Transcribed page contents
———
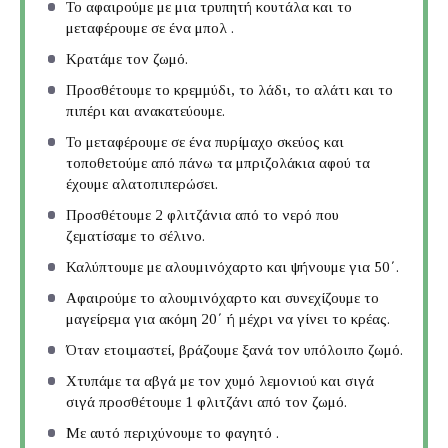
Το αφαιρούμε με μια τρυπητή κουτάλα και το
μεταφέρουμε σε ένα μπολ .
Κρατάμε τον ζωμό.
Προσθέτουμε το κρεμμύδι, το λάδι, το αλάτι και το
πιπέρι και ανακατεύουμε.
Το μεταφέρουμε σε ένα πυρίμαχο σκεύος και
τοποθετούμε από πάνω τα μπριζολάκια αφού τα
έχουμε αλατοπιπερώσει.
Προσθέτουμε 2 φλιτζάνια από το νερό που
ζεματίσαμε το σέλινο.
Καλύπτουμε με αλουμινόχαρτο και ψήνουμε για 50΄.
Αφαιρούμε το αλουμινόχαρτο και συνεχίζουμε το
μαγείρεμα για ακόμη 20΄ ή μέχρι να γίνει το κρέας.
Όταν ετοιμαστεί, βράζουμε ξανά τον υπόλοιπο ζωμό.
Χτυπάμε τα αβγά με τον χυμό λεμονιού και σιγά
σιγά προσθέτουμε 1 φλιτζάνι από τον ζωμό.
Με αυτό περιχύνουμε το φαγητό .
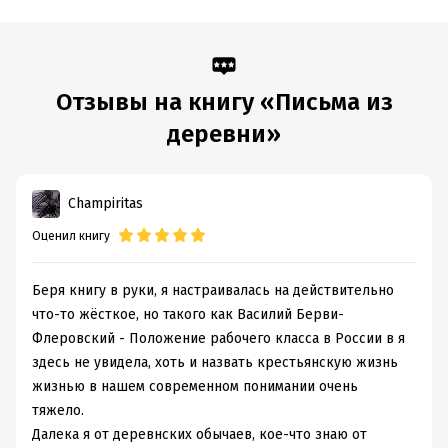
Отзывы на книгу «Письма из
деревни»
Champiritas
Оценил книгу
Беря книгу в руки, я настраивалась на действительно
что-то жёсткое, но такого как Василий Берви-
Флеровский - Положение рабочего класса в России в я
здесь не увидела, хоть и назвать крестьянскую жизнь
жизнью в нашем современном понимании очень
тяжело.
Далека я от деревнских обычаев, кое-что знаю от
———
§ **Job**
Give again, word for word, only the lines that run from the top of the data above through the line with "σιγά προσθέτουμε 1 φλιτζάνι από τον ζωμό.". Drop the pictures.

§ **Answer box**
Το αφαιρούμε με μια τρυπητή κουτάλα και το
μεταφέρουμε σε ένα μπολ .
Κρατάμε τον ζωμό.
Προσθέτουμε το κρεμμύδι, το λάδι, το αλάτι και το
πιπέρι και ανακατεύουμε.
Το μεταφέρουμε σε ένα πυρίμαχο σκεύος και
τοποθετούμε από πάνω τα μπριζολάκια αφού τα
έχουμε αλατοπιπερώσει.
Προσθέτουμε 2 φλιτζάνια από το νερό που
ζεματίσαμε το σέλινο.
Καλύπτουμε με αλουμινόχαρτο και ψήνουμε για 50΄.
Αφαιρούμε το αλουμινόχαρτο και συνεχίζουμε το
μαγείρεμα για ακόμη 20΄ ή μέχρι να γίνει το κρέας.
Όταν ετοιμαστεί, βράζουμε ξανά τον υπόλοιπο ζωμό.
Χτυπάμε τα αβγά με τον χυμό λεμονιού και σιγά
σιγά προσθέτουμε 1 φλιτζάνι από τον ζωμό.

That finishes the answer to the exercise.